┌──

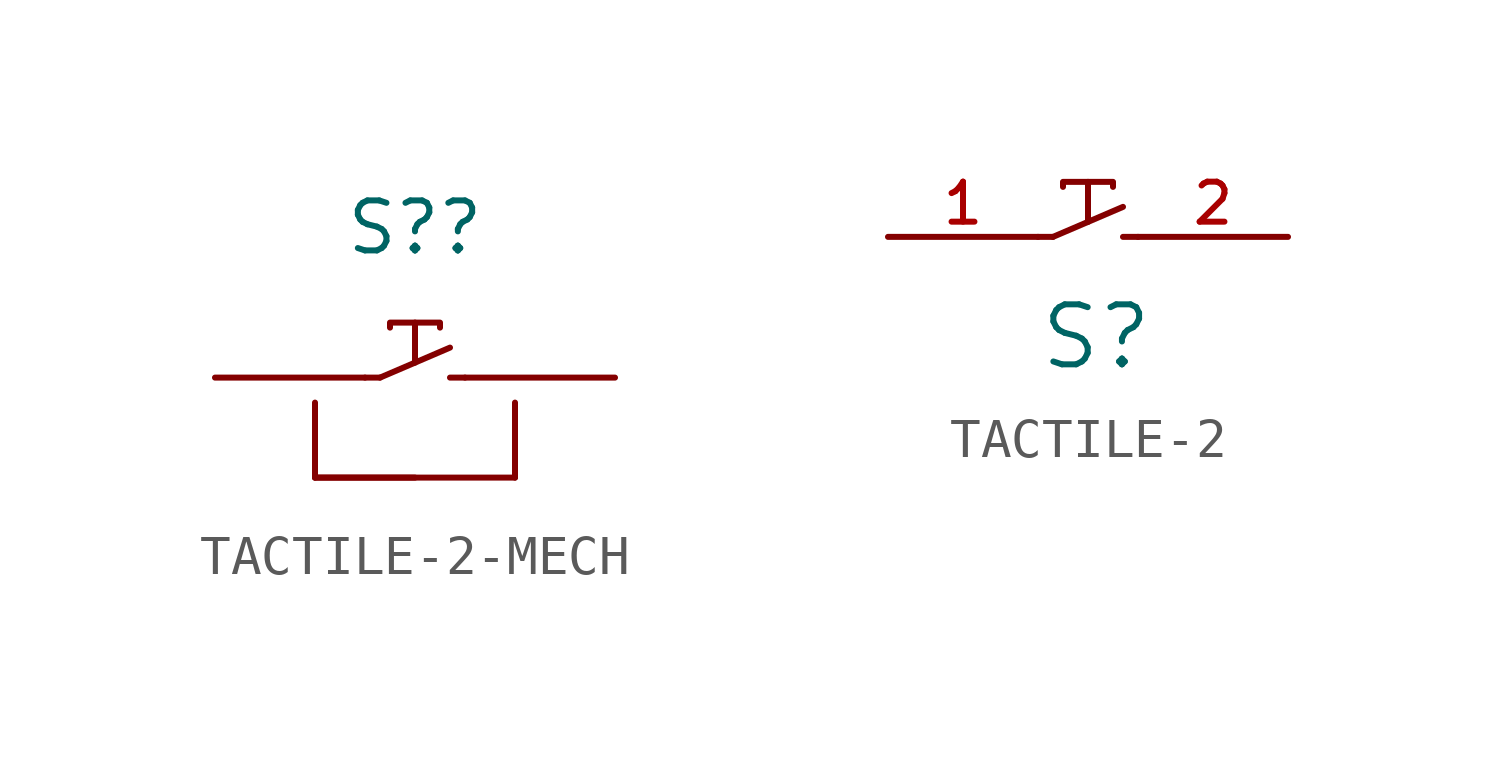
<source format=kicad_sym>
(kicad_symbol_lib
  (version 20211014)
  (generator kicad_symbol_editor)
  (symbol "TACTILE-2-MECH"
    (pin_numbers hide)
    (pin_names
      (offset 1.016))
    (property "Reference" "S?"
      (at 0 3.81 0)
      (effects (font (size 1.27 1.27))))
    (symbol "TACTILE-2-MECH_0_1"
      (polyline (pts (xy -2.54 -2.54) (xy 2.54 -2.54)) (stroke (width 0) (type default) (color 0 0 0 0)) (fill (type none)))
      (polyline (pts (xy -2.54 -0.635) (xy -2.54 -2.54)) (stroke (width 0) (type default) (color 0 0 0 0)) (fill (type none)))
      (polyline (pts (xy -1.27 0) (xy -0.889 0)) (stroke (width 0) (type default) (color 0 0 0 0)) (fill (type none)))
      (polyline (pts (xy -0.889 0) (xy 0.889 0.762)) (stroke (width 0) (type default) (color 0 0 0 0)) (fill (type none)))
      (polyline (pts (xy 0 0.381) (xy 0 1.397)) (stroke (width 0) (type default) (color 0 0 0 0)) (fill (type none)))
      (polyline (pts (xy 1.27 0) (xy 0.889 0)) (stroke (width 0) (type default) (color 0 0 0 0)) (fill (type none)))
      (polyline (pts (xy 2.54 -2.54) (xy 2.54 -0.635)) (stroke (width 0) (type default) (color 0 0 0 0)) (fill (type none)))
      (polyline (pts (xy -0.635 1.27) (xy -0.635 1.397) (xy 0.635 1.397) (xy 0.635 1.27)) (stroke (width 0) (type default) (color 0 0 0 0)) (fill (type none))))
    (symbol "TACTILE-2-MECH_1_1"
      (pin passive line (at -5.08 0 0) (length 3.81) (name "~" (effects (font (size 1.27 1.27)))) (number "1" (effects (font (size 1.016 1.016)))))
      (pin passive line (at 5.08 0 180) (length 3.81) (name "~" (effects (font (size 1.27 1.27)))) (number "2" (effects (font (size 1.016 1.016)))))
      (pin passive line (at -2.54 -2.54 0) (length 2.54) (name "~" (effects (font (size 1.27 1.27)))) (number "MECH" (effects (font (size 0.508 0.508)))))))
  (symbol "TACTILE-2"
    (pin_names
      (offset 1.016))
    (property "Reference" "S"
      (at -1.27 -2.54 0)
      (effects (font (size 1.524 1.524)) (justify left)))
    (symbol "TACTILE-2_0_1"
      (polyline (pts (xy -1.27 0) (xy -0.889 0)) (stroke (width 0) (type default) (color 0 0 0 0)) (fill (type none)))
      (polyline (pts (xy -0.889 0) (xy 0.889 0.762)) (stroke (width 0) (type default) (color 0 0 0 0)) (fill (type none)))
      (polyline (pts (xy 0 0.381) (xy 0 1.397)) (stroke (width 0) (type default) (color 0 0 0 0)) (fill (type none)))
      (polyline (pts (xy 1.27 0) (xy 0.889 0)) (stroke (width 0) (type default) (color 0 0 0 0)) (fill (type none)))
      (polyline (pts (xy -0.635 1.27) (xy -0.635 1.397) (xy 0.635 1.397) (xy 0.635 1.27)) (stroke (width 0) (type default) (color 0 0 0 0)) (fill (type none))))
    (symbol "TACTILE-2_1_1"
      (pin passive line (at -5.08 0 0) (length 3.81) (name "~" (effects (font (size 1.27 1.27)))) (number "1" (effects (font (size 1.016 1.016)))))
      (pin passive line (at 5.08 0 180) (length 3.81) (name "~" (effects (font (size 1.27 1.27)))) (number "2" (effects (font (size 1.016 1.016))))))))
</source>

└──

*Exercise directions*. The reply must hold each line of the records verbatim and no pictures.

*Your solution*.
<source format=kicad_sym>
(kicad_symbol_lib
  (version 20211014)
  (generator kicad_symbol_editor)
  (symbol "TACTILE-2-MECH"
    (pin_numbers hide)
    (pin_names
      (offset 1.016))
    (property "Reference" "S?"
      (at 0 3.81 0)
      (effects (font (size 1.27 1.27))))
    (symbol "TACTILE-2-MECH_0_1"
      (polyline (pts (xy -2.54 -2.54) (xy 2.54 -2.54)) (stroke (width 0) (type default) (color 0 0 0 0)) (fill (type none)))
      (polyline (pts (xy -2.54 -0.635) (xy -2.54 -2.54)) (stroke (width 0) (type default) (color 0 0 0 0)) (fill (type none)))
      (polyline (pts (xy -1.27 0) (xy -0.889 0)) (stroke (width 0) (type default) (color 0 0 0 0)) (fill (type none)))
      (polyline (pts (xy -0.889 0) (xy 0.889 0.762)) (stroke (width 0) (type default) (color 0 0 0 0)) (fill (type none)))
      (polyline (pts (xy 0 0.381) (xy 0 1.397)) (stroke (width 0) (type default) (color 0 0 0 0)) (fill (type none)))
      (polyline (pts (xy 1.27 0) (xy 0.889 0)) (stroke (width 0) (type default) (color 0 0 0 0)) (fill (type none)))
      (polyline (pts (xy 2.54 -2.54) (xy 2.54 -0.635)) (stroke (width 0) (type default) (color 0 0 0 0)) (fill (type none)))
      (polyline (pts (xy -0.635 1.27) (xy -0.635 1.397) (xy 0.635 1.397) (xy 0.635 1.27)) (stroke (width 0) (type default) (color 0 0 0 0)) (fill (type none))))
    (symbol "TACTILE-2-MECH_1_1"
      (pin passive line (at -5.08 0 0) (length 3.81) (name "~" (effects (font (size 1.27 1.27)))) (number "1" (effects (font (size 1.016 1.016)))))
      (pin passive line (at 5.08 0 180) (length 3.81) (name "~" (effects (font (size 1.27 1.27)))) (number "2" (effects (font (size 1.016 1.016)))))
      (pin passive line (at -2.54 -2.54 0) (length 2.54) (name "~" (effects (font (size 1.27 1.27)))) (number "MECH" (effects (font (size 0.508 0.508)))))))
  (symbol "TACTILE-2"
    (pin_names
      (offset 1.016))
    (property "Reference" "S"
      (at -1.27 -2.54 0)
      (effects (font (size 1.524 1.524)) (justify left)))
    (symbol "TACTILE-2_0_1"
      (polyline (pts (xy -1.27 0) (xy -0.889 0)) (stroke (width 0) (type default) (color 0 0 0 0)) (fill (type none)))
      (polyline (pts (xy -0.889 0) (xy 0.889 0.762)) (stroke (width 0) (type default) (color 0 0 0 0)) (fill (type none)))
      (polyline (pts (xy 0 0.381) (xy 0 1.397)) (stroke (width 0) (type default) (color 0 0 0 0)) (fill (type none)))
      (polyline (pts (xy 1.27 0) (xy 0.889 0)) (stroke (width 0) (type default) (color 0 0 0 0)) (fill (type none)))
      (polyline (pts (xy -0.635 1.27) (xy -0.635 1.397) (xy 0.635 1.397) (xy 0.635 1.27)) (stroke (width 0) (type default) (color 0 0 0 0)) (fill (type none))))
    (symbol "TACTILE-2_1_1"
      (pin passive line (at -5.08 0 0) (length 3.81) (name "~" (effects (font (size 1.27 1.27)))) (number "1" (effects (font (size 1.016 1.016)))))
      (pin passive line (at 5.08 0 180) (length 3.81) (name "~" (effects (font (size 1.27 1.27)))) (number "2" (effects (font (size 1.016 1.016))))))))
</source>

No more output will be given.